◆ **Given exercise a**:
Gather every line in the entries below that contains the word "will", and copy each one. Case counts, so only lines with that same capitalization qualify.

◆ **Text excerpt**:
2 identical trains take 3 sec to pass 1 another when going in the opposite direction but only 2.5 sec if speed of 1 is increased by 50%.The time one would take to pass the other when going in the same direction at their original speed is?

							
let train A is moving along positie x axis with vel = +V
train B along negative x axis = -U
vel of train A with respect B is = V-(-U) = V+U
let S be distance
S=(V+U)3
S=(V + U + U/2)2.5
=> S= (V+3/2U)2.5
get v and u in terms of S
then apply S=(V-U)t    (now V along and u in same direction v=V-U)
and find t
may be answer 30/4 secs
						

							
working in ref frame attached to 2,
 
velocity of 1 wrt 2= v1+v2
let length of train be x metres each.
therefore time taken to cross each other= 2x/v1+v2=3
=> 2x= 3v1+3v2----------------------------------------------(1)
Case 2:
velocity of 1= v1+50v1/100=3v1/2
now, time taken to cross each other=      2x                                                             -------------- = 2.5

                                                             3v1/2- v2
=> 2x= 2.5v2+ 7.5v1/2---------------(2)
equating (1) and (2)
3v1+3v2= 2.5v2+7.5v1/2
=> 1.5v1/2= v2--------------------------------(3)
now if they move in same direction:

 
velocity of 1 wrt 2= v1-v2
time taken to cross each other= 2x/v1-v2
                                              = 2x/v1-0.75v1 (from 3) 
                                              = 2x/0.25v1
                                             = 3v1+3 v2/ 0.25v1 (from 1)
                                              = 3v1+ 0.75v1/0.25v1 (from 3)
                                              = 3.75v1/0.25v1 
                                              = 15 sec
all the best!

◆ **Given exercise b**:
In the train-crossing thread above, list each equation that the second reply labels with a number in parentheses, along with its number.

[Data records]
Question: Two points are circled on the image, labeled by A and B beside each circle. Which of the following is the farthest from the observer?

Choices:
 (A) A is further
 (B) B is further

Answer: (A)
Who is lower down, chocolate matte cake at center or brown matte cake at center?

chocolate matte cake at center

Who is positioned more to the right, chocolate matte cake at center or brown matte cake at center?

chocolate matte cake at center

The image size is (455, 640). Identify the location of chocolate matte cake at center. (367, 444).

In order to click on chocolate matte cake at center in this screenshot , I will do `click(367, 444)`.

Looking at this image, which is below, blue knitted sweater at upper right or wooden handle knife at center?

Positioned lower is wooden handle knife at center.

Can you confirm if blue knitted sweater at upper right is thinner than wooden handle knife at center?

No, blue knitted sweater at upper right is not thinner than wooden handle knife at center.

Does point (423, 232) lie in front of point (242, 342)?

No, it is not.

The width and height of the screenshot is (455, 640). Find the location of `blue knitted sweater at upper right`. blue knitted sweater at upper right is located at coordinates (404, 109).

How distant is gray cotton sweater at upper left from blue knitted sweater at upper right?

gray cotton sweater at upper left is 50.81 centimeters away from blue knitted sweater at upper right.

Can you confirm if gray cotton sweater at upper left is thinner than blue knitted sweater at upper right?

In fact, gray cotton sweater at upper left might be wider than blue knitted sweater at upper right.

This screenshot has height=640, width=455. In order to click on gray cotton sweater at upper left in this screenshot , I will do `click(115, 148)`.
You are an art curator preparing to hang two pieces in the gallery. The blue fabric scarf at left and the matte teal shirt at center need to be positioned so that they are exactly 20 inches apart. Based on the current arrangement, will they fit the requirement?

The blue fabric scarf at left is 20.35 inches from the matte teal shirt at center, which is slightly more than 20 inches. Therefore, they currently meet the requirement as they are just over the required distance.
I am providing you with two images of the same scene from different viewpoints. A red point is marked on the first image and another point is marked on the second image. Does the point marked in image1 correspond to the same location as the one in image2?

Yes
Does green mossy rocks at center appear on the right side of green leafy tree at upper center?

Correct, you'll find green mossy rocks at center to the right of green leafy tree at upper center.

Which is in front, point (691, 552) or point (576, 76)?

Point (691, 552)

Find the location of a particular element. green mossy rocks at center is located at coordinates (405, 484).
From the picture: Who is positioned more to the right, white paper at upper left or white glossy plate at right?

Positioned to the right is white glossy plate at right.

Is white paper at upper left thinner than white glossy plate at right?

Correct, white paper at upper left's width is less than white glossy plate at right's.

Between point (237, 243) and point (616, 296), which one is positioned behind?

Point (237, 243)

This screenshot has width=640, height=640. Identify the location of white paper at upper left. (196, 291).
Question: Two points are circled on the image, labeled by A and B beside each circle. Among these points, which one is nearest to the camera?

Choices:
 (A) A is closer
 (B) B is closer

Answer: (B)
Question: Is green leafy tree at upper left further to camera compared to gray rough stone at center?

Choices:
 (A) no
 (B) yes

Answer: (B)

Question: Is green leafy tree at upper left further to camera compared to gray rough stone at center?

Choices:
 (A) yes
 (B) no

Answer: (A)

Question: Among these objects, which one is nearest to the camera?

◆ **Written solution a**:
In order to click on chocolate matte cake at center in this screenshot , I will do `click(367, 444)`.
This screenshot has height=640, width=455. In order to click on gray cotton sweater at upper left in this screenshot , I will do `click(115, 148)`.
You are an art curator preparing to hang two pieces in the gallery. The blue fabric scarf at left and the matte teal shirt at center need to be positioned so that they are exactly 20 inches apart. Based on the current arrangement, will they fit the requirement?

◆ **Written solution b**:
(1) 2x= 3v1+3v2
(2) 2x= 2.5v2+ 7.5v1/2
(3) 1.5v1/2= v2